Not content with staging a hugely successful production of Roald Dahl’s story which has toured the country several times, Birmingham Stage Company has now gone back to basics with a new adaptation by David Wood.

Having seen the first version when it had its first run at the Old Rep in ??? I can’t say that I remember it as being all that different. But it certainly comes up brightly polished here, with Dahl’s typically over-the-top tale of a monstrous grandmother and her ingenious grandson given colourful and staging and performances.

When George’s demanding and ungrateful grandmother unexpectedly comes to stay on the family farm he finds himself waiting on her hand and foot, and somehow gets the idea that what she really needs is a boost to her regular medicine, achieved by adding every kind of household and farmyard substance that comes to hand.

The result is spectacular growth-spurt that not only has grannie’s neck bursting through the roof, but also some giant chickens running around the yard.

It’s Dahl at his most anarchic and poitically incorrect, and the children at the matinee performance I saw absolutely loved it.

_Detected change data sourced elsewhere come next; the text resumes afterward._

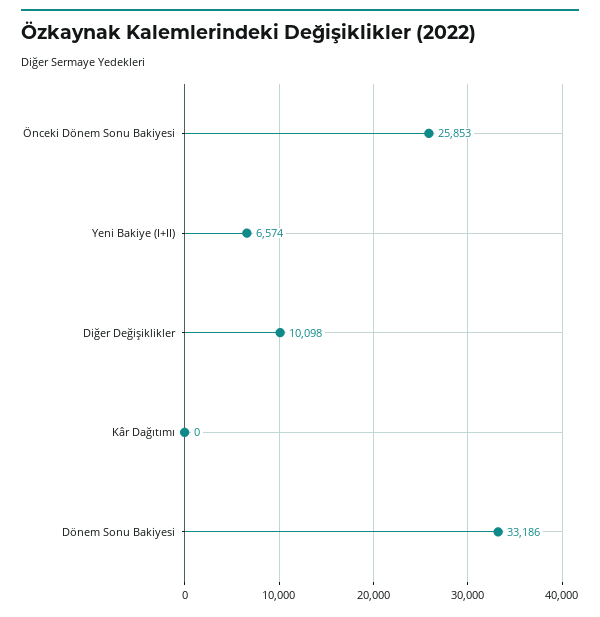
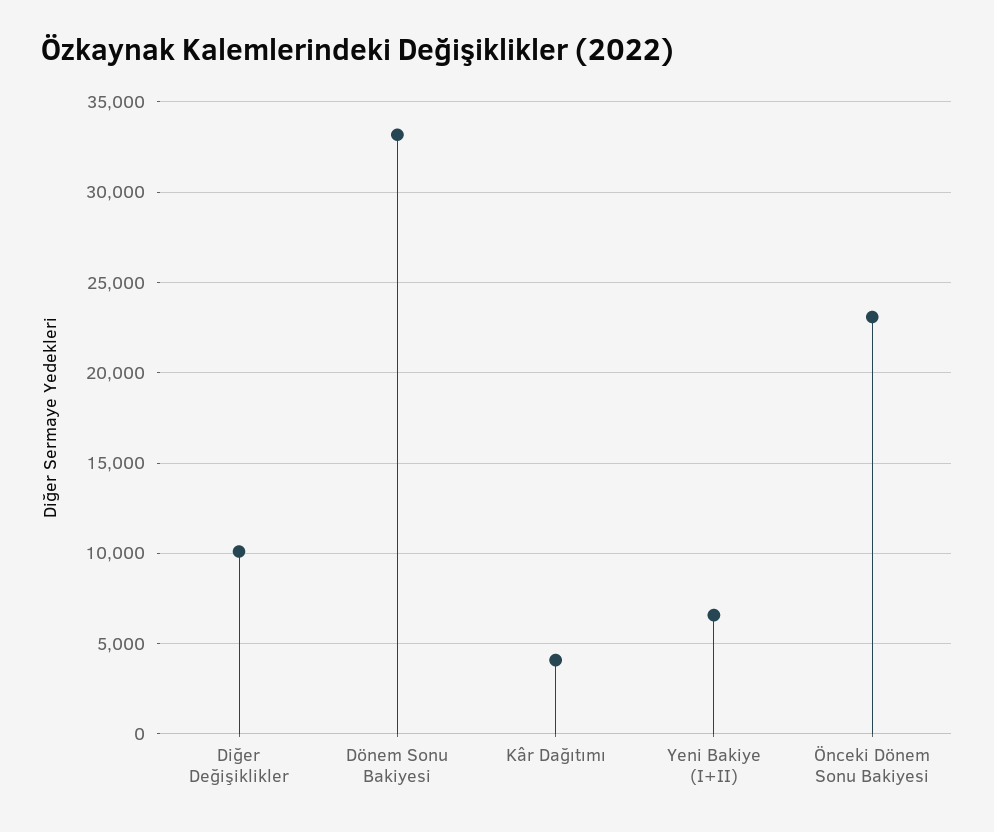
  {
-   "Önceki Dönem Sonu Bakiyesi": 25853,
+   "Önceki Dönem Sonu Bakiyesi": 23000,
    "Yeni Bakiye (I+II)": 6574,
    "Diğer Değişiklikler": 10098,
-   "Kâr Dağıtımı": 0,
+   "Kâr Dağıtımı": 4000,
    "Dönem Sonu Bakiyesi": 33186
  }

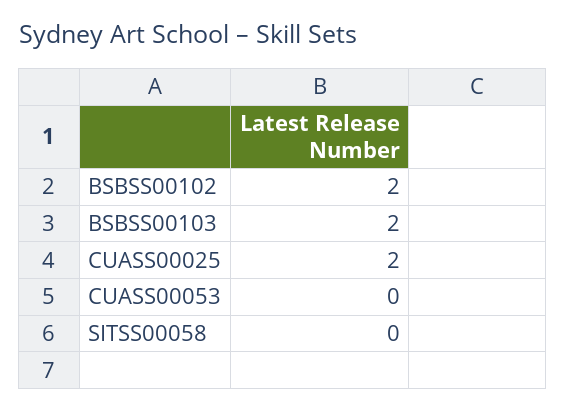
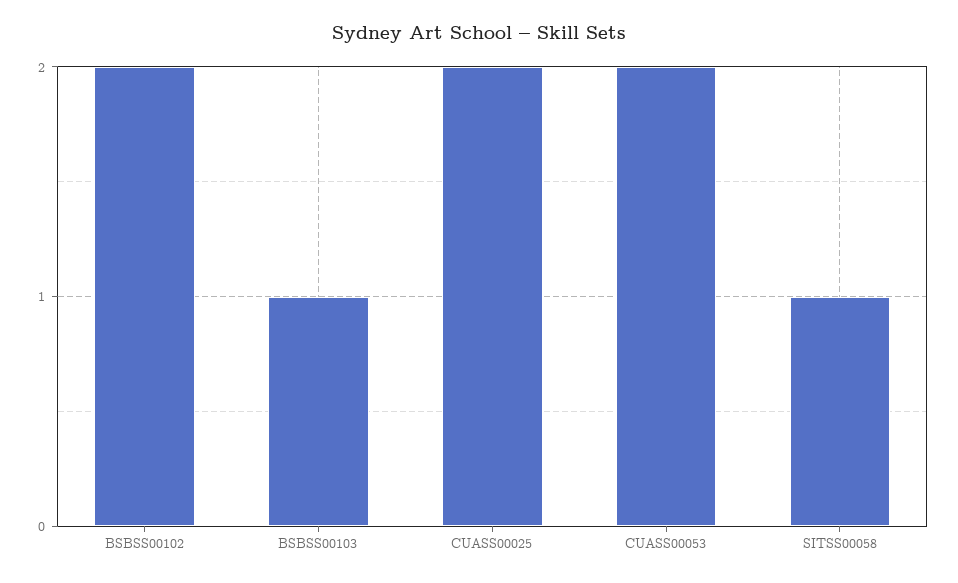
  {
    "BSBSS00102": 2,
-   "BSBSS00103": 2,
+   "BSBSS00103": 1,
    "CUASS00025": 2,
-   "CUASS00053": 0,
+   "CUASS00053": 2,
-   "SITSS00058": 0
+   "SITSS00058": 1
  }

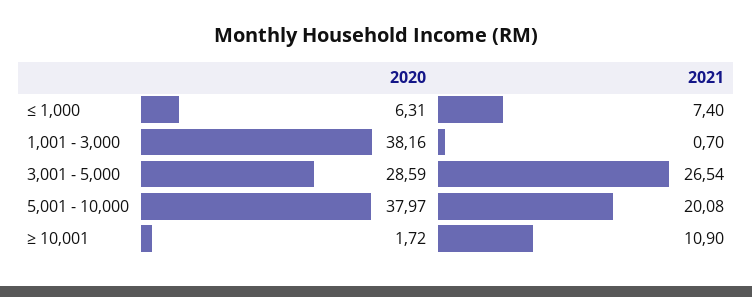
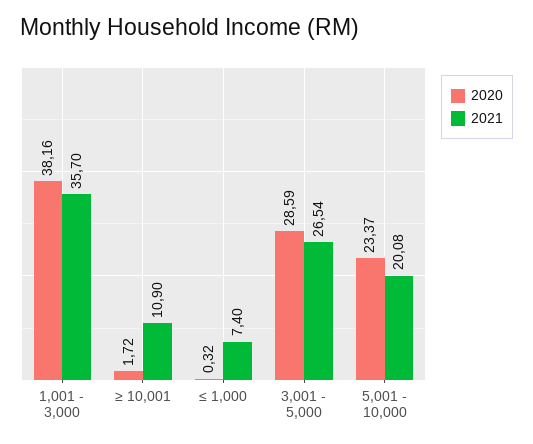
  {
    "2020": {
-     "≤ 1,000": 6.31,
+     "≤ 1,000": 0.32,
      "1,001 - 3,000": 38.16,
      "3,001 - 5,000": 28.59,
-     "5,001 - 10,000": 37.97,
+     "5,001 - 10,000": 23.37,
      "≥ 10,001": 1.72
    },
    "2021": {
      "≤ 1,000": 7.4,
-     "1,001 - 3,000": 0.7,
+     "1,001 - 3,000": 35.7,
      "3,001 - 5,000": 26.54,
      "5,001 - 10,000": 20.08,
      "≥ 10,001": 10.9
    }
  }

It has a classic piece of theatrical magic when the grandmother grows through the roof before our very eyes, and it has the usual BSC virtues of direct, committed storytelling with no padding. Clark Devlin is an engaging George and Erika Poole makes a creditably obnoxious Grandma, but I did miss the extra level of grotesqueness in the original production, when Neal Foster played the role in drag.

Verdict: 4/5

Running time: One hour, 20 minutes. Until February 6.